José Lemos
As noticias de ocorrência de fome na África são recorrentes. Todos devem lembrar-se da crise que aconteceu na Etiópia nos meados dos anos oitenta, do século passado, em que milhões de pessoas, a maioria crianças, morreram de fome e produziram algumas das imagens mais chocantes e patéticas que insistem em não saírem de cena. Naquela época, um grupo de artistas cantaram a composição de Michael Jackson e Lionel Richie “We are the world” (Nós somos o mundo) que fez sucesso em todo o planeta, cuja arrecadação foi destinada a amenizar aquela situação. Uma belíssima e desprendida atitude dos artistas.
A situação não melhorou de lá prá cá, e tende a se agravar. Algumas das causas da fome na África estão associadas à forma desordenada da sua ocupação. São países que foram explorados à exaustão enquanto colônias e que continuam dependentes de fornecimentos externos. Tudo isso condimentado por um crescimento populacional explosivo. O continente tem a maior taxa de crescimento populacional do planeta. De uma população de 221 milhões de pessoas em 1950, a África conta atualmente com mais de 850 milhões. Portanto, uma taxa geométrica de crescimento superior a 2,3% ao ano.
Acresça-se também uma combinação de fatores a contribuir para aquele cenário de desolação. Dentre esses fatores se destacam: 1 – ocupação de grande parte das terras do continente para o plantio de extensas áreas de monoculturas para exportação e, que por isso, não produzem alimentos para o abastecimento interno; 2 – a renda baixa, uma das menores do planeta, desestimula a oferta de alimentos. Os produtores preferem exportar a produção a vendê-la pra quem não pode comprar. É a lei implacável do mercado; 3 – ocorrência de desertificação em áreas expressivas do território africano que deixam extensas áreas improdutivas e inférteis; 4 – problemas climáticos de escassez de chuvas. Já são dois anos seguidos de secas, o que dificulta ou impossibilita o cultivo de alimentos nas áreas rurais, extremamente carentes, em que as tecnologias de produção são totalmente dependentes de pluviometria em boas condições de volume e distribuição; 5 – conflitos étnicos e religiosos que causam intolerância entre grupos e provocam o êxodo de refugiados para acampamentos improvisados sem a menor condição de higiene, em que crianças famintas e subnutridas convivem com idosos em igual situação, sob os olhares impotentes de adultos que não tem o que fazer, a não ser aguardar ações de caridade humana.
As Nações Unidas estimam que neste momento, algo como 150 milhões de africanos não tem acesso a quantidades mínimas de calorias diárias. Muito pior do que esta previsão é aquela que mostra que algo como 23 milhões da população daquele continente poderão morrer como decorrência da falta de nutrientes vitais ao organismo humano.
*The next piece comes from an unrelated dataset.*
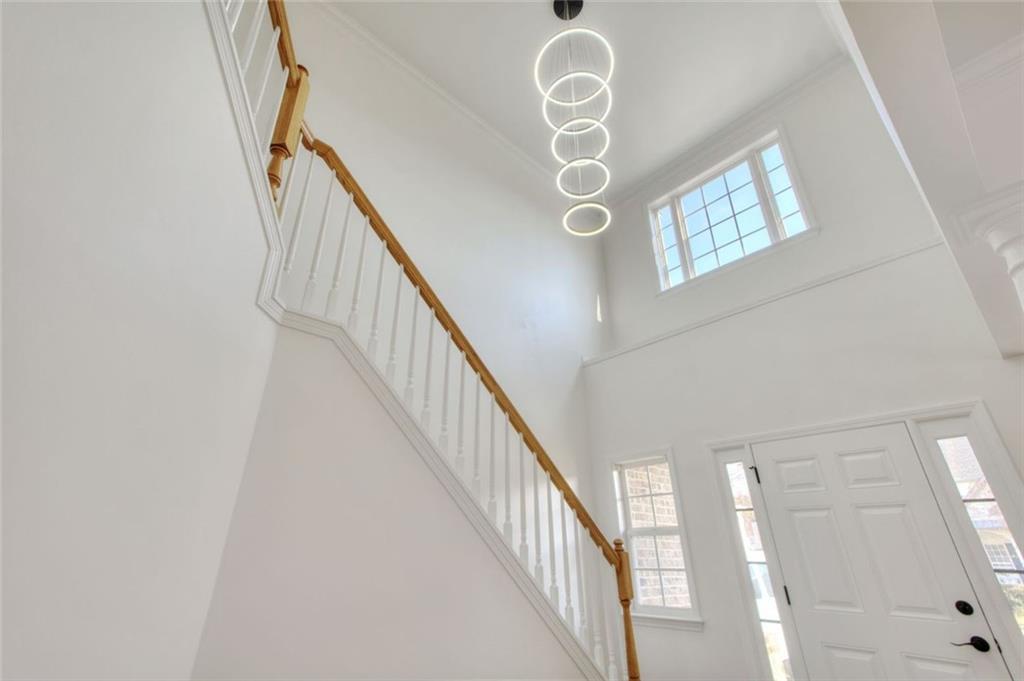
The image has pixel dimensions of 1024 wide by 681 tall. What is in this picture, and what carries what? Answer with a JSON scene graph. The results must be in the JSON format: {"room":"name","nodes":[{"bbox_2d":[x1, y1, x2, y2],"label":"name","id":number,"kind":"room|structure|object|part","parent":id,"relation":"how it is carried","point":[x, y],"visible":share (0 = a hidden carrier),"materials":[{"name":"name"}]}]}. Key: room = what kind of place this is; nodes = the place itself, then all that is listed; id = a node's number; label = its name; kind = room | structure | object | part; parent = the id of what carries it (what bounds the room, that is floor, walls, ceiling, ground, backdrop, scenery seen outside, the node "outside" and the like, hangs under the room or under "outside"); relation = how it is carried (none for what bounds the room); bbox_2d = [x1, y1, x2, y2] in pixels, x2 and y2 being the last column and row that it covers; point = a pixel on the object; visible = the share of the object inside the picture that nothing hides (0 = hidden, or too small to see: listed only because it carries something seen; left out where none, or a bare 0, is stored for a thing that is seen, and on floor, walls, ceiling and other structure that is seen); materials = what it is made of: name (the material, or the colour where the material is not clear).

Como se não bastassem os problemas relatados, há ainda a deficiência ou a ausência de abastecimento de água potável e de saneamento minimamente necessário. Esta combinação explosiva de fome e desnutrição com falta de água potável e saneamento torna os organismos daqueles seres humanos muito mais vulneráveis.
A situação mais critica se concentra no que é chamado de “Chifre da África” que é composto por: Somália, Etiópia, Quênia, e Dijibuti. Somente nessa região existem, no momento aproximadamente 11,5 milhões de famintos, dos quais, em torno de quatro (4) milhões são somalis. Contudo, a situação também é grave, segundo as Nações Unidas, em outros países como Sudão, Moçambique, Malawi, Libéria e Angola.
Na África estão os países que apresentam as menores expectativas de vida ao nascer, os menores níveis de renda per capita, reduzidas taxas de escolaridade e elevados percentuais de analfabetos. Como conseqüências, os países africanos apresentam os menores Índices de Desenvolvimento Humano (IDH) do mundo.
É evidente que as soluções humanitárias são emergenciais, mas temporárias. Precisam ser revistas as políticas sociais, de ocupação do solo, de produção agropecuária, de investimentos internacionais naqueles Países para que a situação, até aqui recorrente, não se repita. Estamos diante de uma grande encruzilhada na humanidade. Ou repensamos e agimos com urgência para reverter este quadro, ou o teremos ciclicamente, com mais freqüência e redução do tamanho dos ciclos. Será isso que queremos?